Selain mengganggu keanekaragaman hayati yang hidup di dalam kawasan, dampak negatif degradasi juga akan dirasakan oleh masyarakat, seperti peningkatan risiko bencana alam dan penurunan kualitas lingkungan. Untuk itu, pemerintah melalui Direktorat Kawasan Konservasi tengah mengupayakan pemulihan ekosistem di kawasan konservasi.

"Saat ini, Direktorat Jenderal KSDAE menargetkan pemulihan ekosistem di kawasan konservasi seluas 100.000 ha hingga 2019 dan 25% atau 24.758 ha diantaranya sudah terpulihkan. Salah satu kendalanya adalah akses pendanaan yang terbatas sehingga kolaborasi dengan mitra konservasi dan masyarakat memiliki peran penting. Sejauh ini, penerapan pola partisipatif dan prinsip kerja kolektif-kolegial dinilai telah terbukti mampu mendorong pencapaian pemulihan ekosistem sehingga diharapkan pola dan prinsip tersebut dapat terus didorong guna mencapai target," ujar Suyatno Sukandar Direktur Kawasan Konservasi.

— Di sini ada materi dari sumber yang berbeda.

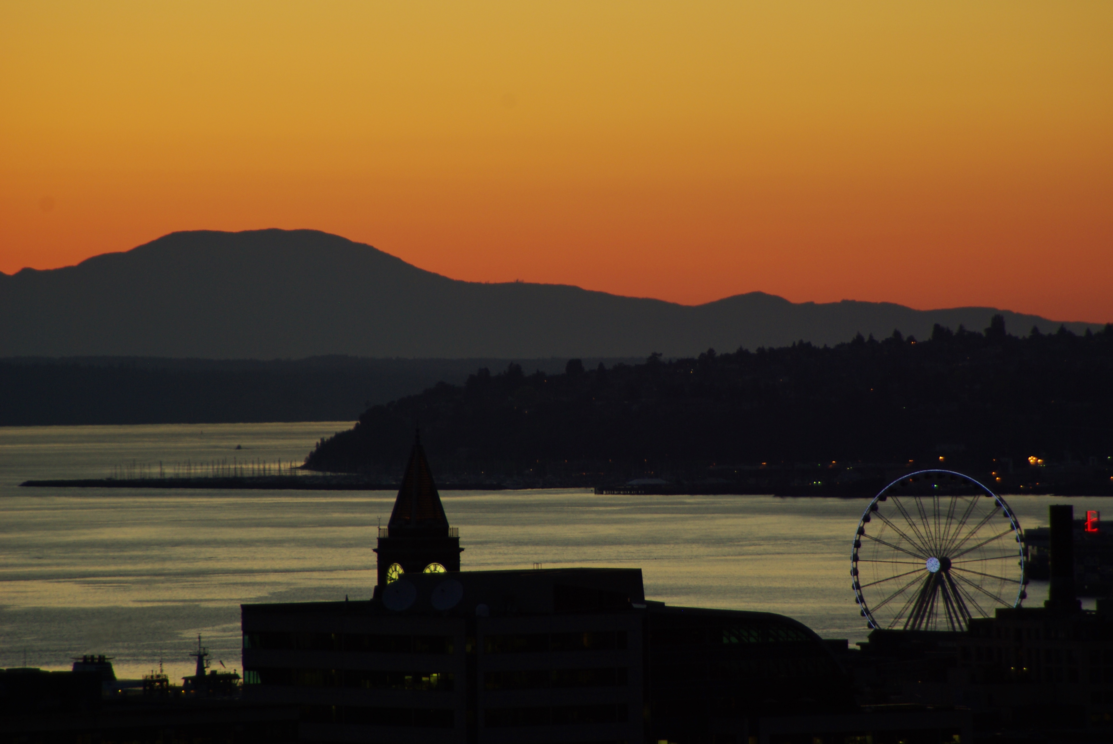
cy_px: 372
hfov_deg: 6.9
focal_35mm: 300
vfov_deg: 4.6
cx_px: 556
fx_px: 9283
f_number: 6.7
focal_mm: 200
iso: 100
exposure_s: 1/30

Sementara itu Indra Exploitasia, Direktur Konservasi Keanekaragaman Hayati mengatakan salah satu ancaman terbesar dari penurunan populasi satwa yang dilindungi adalah karena rusaknya dan berkurangnya luas ekosistem yang menjadi habitat mereka.

Sebagai contoh, kera hitam sulawesi (Macaca nigra) atau sering disebut yaki yang dapat ditemukan di Tangkoko, lokasi peringatan HKAN 2018, telah mengalami penurunan populasi secara drastis. "Spesies ini telah dimasukkan ke dalam kategori kritis oleh IUCN," katanya.

Oleh karena itu, pemulihan ekosistem memiliki peran penting dalam memperbaiki habitat berbagai satwa dan tanaman liar yang terancam keberlangsungannya.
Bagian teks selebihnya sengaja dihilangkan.